Helena Ignez dirigiu os longas Luz nas trevas - A volta do bandido (2010) e Canção de Baal (2007). Em Ralé, ela traz de volta a personagem Sônia Silk, que encarnou em Copacabana mon amour (1970), um dos filmes da Belair, produtora da dupla formada por Julio Bressane e Rogério Sganzerla (1946-2004), que a atriz escolheu para ser seu marido após o fim de sua relação com Glauber Rocha (1939-1981), com quem teve Paloma Rocha. “Sônia Silk transforma-se num personagem xamânico e, no filme, vem comentar esse outro personagem do passado dela”, diz.

Arquivo O Cruzeiro/EM.
Personagem Mariana observa o padre em cena do longa-metragem dirigido por Joaquim Pedro de Andrade (foto: Arquivo O Cruzeiro/EM.)
AMOR MALDITO


Na trajetória da Mariana de O padre e a moça, Helena enxerga uma mulher “capturada” pela história de “um amor absolutamente maldito e trágico”. Referindo-se ao plano final do filme, ela diz: “A Mariana foi derrotada. Foi queimada. Não vai sair daquela gruta. Não há possibilidade para aquele amor. Acho que ele (Joaquim Pedro) está falando talvez de uma tragédia inevitável do próprio amor”.

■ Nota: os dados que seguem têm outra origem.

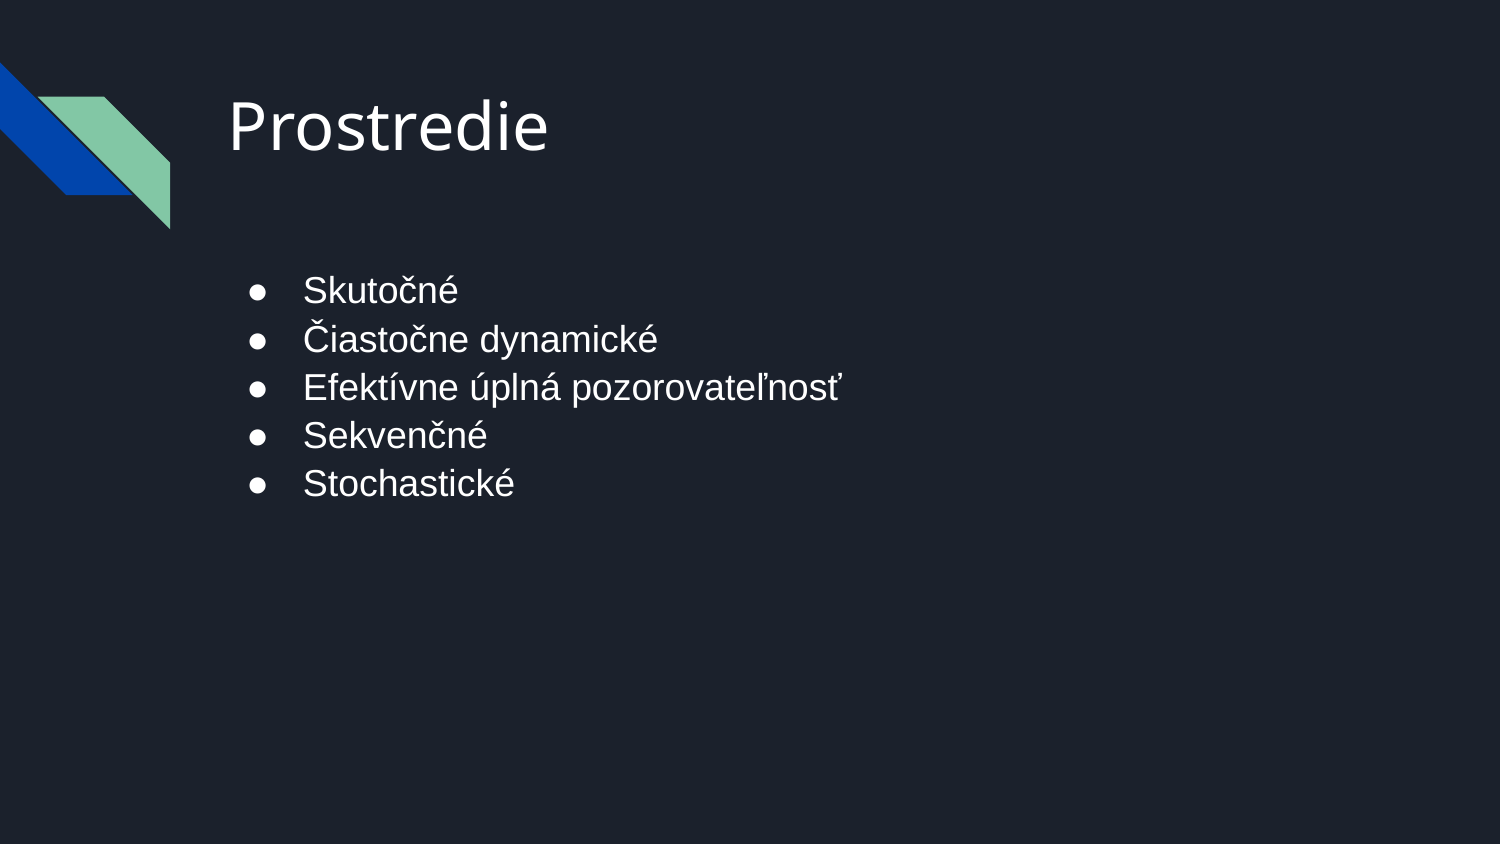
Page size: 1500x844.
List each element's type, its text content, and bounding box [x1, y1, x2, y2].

list Skutočné Čiastočne dynamické Efektívne úplná pozorovateľnosť Sekvenčné Stochastické [212, 248, 1368, 735]
title Prostredie [212, 64, 1368, 215]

Muitos anos depois das filmagens do longa, Helena voltou a se encontrar com Joaquim Pedro de Andrade, a quem sempre considerou, “apesar de tudo, uma das pessoas mais finas do cinema novo”. Na época do reencontro, o diretor já sofria de câncer, e a atriz teve a impressão de se deparar com um homem “que se aprimorou como pessoa durante a vida”. Ele fez “observações muito poéticas sobre o feminino”, conta Helena. Entre suas observações, o cineasta disse que Helena Ignez “transitava entre a santidade e a sensualidade”. “Nesse período, eu tinha dado um basta às minhas atividades artísticas e estava em outra busca profunda, querendo saber e conhecer outras coisas. Ele percebeu essa busca pela santidade”, afirma.

Uma mulher sensual e santa talvez seja o maior dos desafios às ideias e comportamentos de natureza machista. Mas Helena Ignez enfrenta-os desde sempre sem se dobrar, porque, afinal, ela não é uma moça qualquer.